Objectspace is a public art gallery in Auckland, New Zealand. It opened in 2004 and is dedicated to the fields of craft, applied arts and design.

==Organisation==
Objectspace's founding chair was jeweller Warwick Freeman. The gallery's founding director was Philip Clarke (2004 - 2015). Kim Paton was appointed as the current director in 2015.

Administered by the Objectspace charitable trust, the gallery receives support from Creative New Zealand and The Friends of Objectspace.

The 2017 trustees are:
- Andrew Barrie
- Ben Corban (Chair)
- Kristin D’Agostino
- Tommy Honey
- Kim Smith
- Kimina Styche
- Pauline Ray
- Deborah Crowe
- Kolokesa Mahina-Tuai
- Cathy Veninga

The trustees have appointed Octavia Cook, Marianne Hargreaves, Justine Olsen and Areta Wilkinson as special advisors.

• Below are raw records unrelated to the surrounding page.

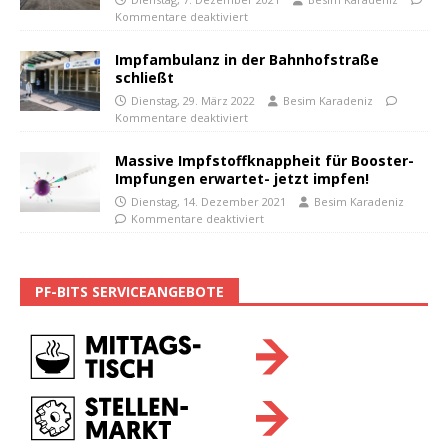
Kommentare deaktiviert
Impfambulanz in der Bahnhofstraße
schließt
Dienstag, 29. März 2022
Besim Karadeniz
Kommentare deaktiviert
Massive Impfstoffknappheit für Booster-
Impfungen erwartet- jetzt impfen!
Dienstag, 14. Dezember 2021
Besim Karadeniz
Kommentare deaktiviert
PF-BITS SERVICEANGEBOTE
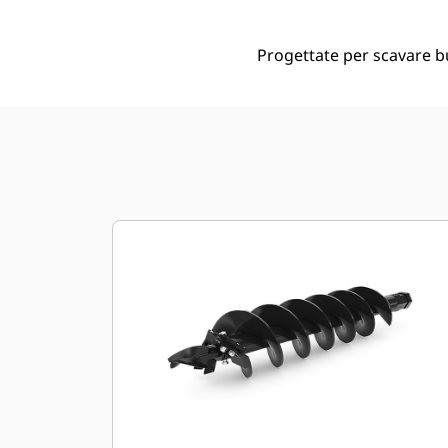
Progettate per scavare bu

==Master of Craft series==
The Objectspace Masters of Craft exhibition series highlights a New Zealand practitioner and is accompanied by a publication. Former chair Warwick Freeman writes 'A Master of Craft is someone who has acquired a deep understanding around a particular making practice. They make work that is honed by the experience of doing something very well for a very long time'. Artists who have been recognized in this series include:

- industrial designer Peter Haythornthwaite (2018)
- graphic designer Mark Cleverley (2014)
- interior designer Nanette Cameron (2013)
- jeweller Kobi Bosshard (2012)
- potter Richard Parker (2011)

==2017 relocation and extension of mission==

In 2017 Objectspace moved from its original premises to new premises at 13 Rose Road in Ponsonby, Auckland. The new gallery has increased space for exhibitions. The move was driven by an increase in Objectspace's funding from Creative New Zealand, to include the disciplines of architecture and design alongside craft and applied art. The opening exhibitions included an installation in the new courtyard space by Warwick Freeman, an exhibition of a collaboration between typographer Kris Sowersby and design agency Alt Group, and FutureIslands, a restaging of the New Zealand presentation at the 2016 Venice Biennale of Architecture. The new gallery opened on 27 July 2017.